(Montel) Mit den Energie-Discountern kehren nach dem Krisenjahr 2022 Marktteilnehmer zurück, die „kein Mensch“ braucht, sagte Leonhard Birnbaum, Chef des größten deutschen Endkundenversorgers Eon, am Mittwoch. Er warf den Unternehmen eine Destabilisierung des Marktes vor.
„Es gab nämlich eine Reihe von Marktteilnehmern, die haben sich dann elegant aus dem Markt verabschiedet, als es gegen sie lief. Und die kommen jetzt wieder und behaupten, sie würden den Kunden nützen“, fügte er hinzu.

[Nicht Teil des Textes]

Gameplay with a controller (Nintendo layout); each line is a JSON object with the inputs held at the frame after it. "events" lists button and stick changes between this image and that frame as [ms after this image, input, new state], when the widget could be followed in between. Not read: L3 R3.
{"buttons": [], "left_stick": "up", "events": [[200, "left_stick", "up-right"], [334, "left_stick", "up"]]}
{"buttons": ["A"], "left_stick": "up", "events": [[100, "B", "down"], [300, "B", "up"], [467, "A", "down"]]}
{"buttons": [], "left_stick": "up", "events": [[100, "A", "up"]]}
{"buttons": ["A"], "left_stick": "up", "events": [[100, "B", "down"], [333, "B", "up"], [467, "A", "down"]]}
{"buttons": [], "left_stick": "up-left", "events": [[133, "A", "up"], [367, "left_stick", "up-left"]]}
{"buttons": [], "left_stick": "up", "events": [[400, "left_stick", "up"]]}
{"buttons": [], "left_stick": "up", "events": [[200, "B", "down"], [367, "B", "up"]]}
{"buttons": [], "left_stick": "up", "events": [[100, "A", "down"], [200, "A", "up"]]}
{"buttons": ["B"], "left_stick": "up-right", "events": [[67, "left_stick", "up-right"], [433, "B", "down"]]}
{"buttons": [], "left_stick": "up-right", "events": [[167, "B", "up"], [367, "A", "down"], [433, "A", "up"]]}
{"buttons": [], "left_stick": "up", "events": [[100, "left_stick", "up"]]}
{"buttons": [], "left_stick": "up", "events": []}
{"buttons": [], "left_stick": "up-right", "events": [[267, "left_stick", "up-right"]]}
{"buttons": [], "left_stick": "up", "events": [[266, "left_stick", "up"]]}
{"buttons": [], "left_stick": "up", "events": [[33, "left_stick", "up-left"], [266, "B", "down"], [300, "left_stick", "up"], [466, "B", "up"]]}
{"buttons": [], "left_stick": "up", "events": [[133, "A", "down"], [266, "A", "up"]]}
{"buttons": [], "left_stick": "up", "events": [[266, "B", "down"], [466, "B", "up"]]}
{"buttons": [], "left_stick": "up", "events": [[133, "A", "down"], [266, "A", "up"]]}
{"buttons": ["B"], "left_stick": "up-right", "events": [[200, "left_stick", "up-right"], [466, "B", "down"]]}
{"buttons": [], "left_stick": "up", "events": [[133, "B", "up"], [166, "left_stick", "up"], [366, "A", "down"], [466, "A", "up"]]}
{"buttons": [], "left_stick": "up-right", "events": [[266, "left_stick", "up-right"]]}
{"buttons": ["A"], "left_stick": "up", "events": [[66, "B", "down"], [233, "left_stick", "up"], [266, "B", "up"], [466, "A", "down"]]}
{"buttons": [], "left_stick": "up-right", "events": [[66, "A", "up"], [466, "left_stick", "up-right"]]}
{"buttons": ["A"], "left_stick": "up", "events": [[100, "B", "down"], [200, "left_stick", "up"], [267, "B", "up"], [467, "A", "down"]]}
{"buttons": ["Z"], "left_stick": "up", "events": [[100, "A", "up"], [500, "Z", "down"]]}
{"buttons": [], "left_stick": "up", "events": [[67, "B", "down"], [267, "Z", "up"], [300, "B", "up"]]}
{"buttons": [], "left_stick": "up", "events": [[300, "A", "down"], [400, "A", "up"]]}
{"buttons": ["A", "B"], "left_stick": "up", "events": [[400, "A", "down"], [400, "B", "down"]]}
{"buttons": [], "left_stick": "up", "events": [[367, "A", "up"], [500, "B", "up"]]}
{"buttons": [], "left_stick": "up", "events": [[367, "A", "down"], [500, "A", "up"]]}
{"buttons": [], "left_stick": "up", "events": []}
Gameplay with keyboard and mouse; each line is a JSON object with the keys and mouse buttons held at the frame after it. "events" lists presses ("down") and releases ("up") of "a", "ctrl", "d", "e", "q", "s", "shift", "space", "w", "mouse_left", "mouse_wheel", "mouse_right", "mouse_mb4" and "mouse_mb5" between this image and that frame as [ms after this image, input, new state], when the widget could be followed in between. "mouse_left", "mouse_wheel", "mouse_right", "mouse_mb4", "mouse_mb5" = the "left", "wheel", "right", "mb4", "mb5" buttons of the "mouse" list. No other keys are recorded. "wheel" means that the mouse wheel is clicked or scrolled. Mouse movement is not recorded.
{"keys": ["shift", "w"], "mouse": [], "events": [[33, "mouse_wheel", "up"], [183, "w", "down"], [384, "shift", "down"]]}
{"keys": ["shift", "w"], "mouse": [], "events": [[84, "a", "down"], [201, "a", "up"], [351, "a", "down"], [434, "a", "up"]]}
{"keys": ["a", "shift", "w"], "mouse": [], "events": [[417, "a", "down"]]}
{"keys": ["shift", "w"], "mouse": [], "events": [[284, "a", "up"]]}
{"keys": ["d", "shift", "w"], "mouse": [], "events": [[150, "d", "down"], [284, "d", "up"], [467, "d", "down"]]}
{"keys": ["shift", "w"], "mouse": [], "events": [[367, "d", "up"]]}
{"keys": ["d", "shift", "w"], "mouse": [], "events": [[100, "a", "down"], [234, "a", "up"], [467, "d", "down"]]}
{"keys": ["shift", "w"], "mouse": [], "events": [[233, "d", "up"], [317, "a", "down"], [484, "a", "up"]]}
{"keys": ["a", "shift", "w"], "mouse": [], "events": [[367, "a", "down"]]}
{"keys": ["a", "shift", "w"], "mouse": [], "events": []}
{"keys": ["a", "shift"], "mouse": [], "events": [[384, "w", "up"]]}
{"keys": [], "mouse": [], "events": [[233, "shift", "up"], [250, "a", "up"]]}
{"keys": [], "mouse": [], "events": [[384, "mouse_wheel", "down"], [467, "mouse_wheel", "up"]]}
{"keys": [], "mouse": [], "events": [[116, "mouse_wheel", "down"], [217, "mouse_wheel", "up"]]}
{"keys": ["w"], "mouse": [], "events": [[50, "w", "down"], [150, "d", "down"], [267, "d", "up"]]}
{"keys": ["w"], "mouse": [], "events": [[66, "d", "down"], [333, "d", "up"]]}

Das täten die Energie-Discounter aber nicht, sondern sie „destabilisieren die Märkte nur auf dem Weg nach oben und nach unten“, so Birnbaum.
Europaweites Problem
„Wir haben das in ganz Europa, nicht nur in Deutschland, gesehen, dass es Marktteilnehmer gegeben hat, die in Phasen billiger Energie spekuliert haben, damit selber gute Gewinne gemacht haben und dann zulasten der Kunden abgesprungen sind und das hat die Gemeinschaft der Kunden bezahlt.“
Solche Marktteilnehmer, die die Gewinne privatisierten und die Kosten sozialisierten, brauche kein Mensch, sagte der Eon-Chef und forderte deswegen eine Nachbesserung in der Regulierung.
„Wir brauchen nur Marktteilnehmer im Markt, die auch einen Beitrag zum Markt leisten und nicht einfach nur einen Windfall-Profit mitnehmen“, sagte Birnbaum.
Wer im Markt teilnehme, müsse gewissen Mindestanforderungen genügen und es dürften keine Sonderregeln für kleine Anbieter geben.
Ordentliche Bilanz
Wer in den Markt komme, müsse eine ordentliche Bilanz mitbringen „und auch selber Geld auf den Tisch legen, […] anstatt zu Lasten seiner Kunden zu spekulieren“, so der Eon-Chef.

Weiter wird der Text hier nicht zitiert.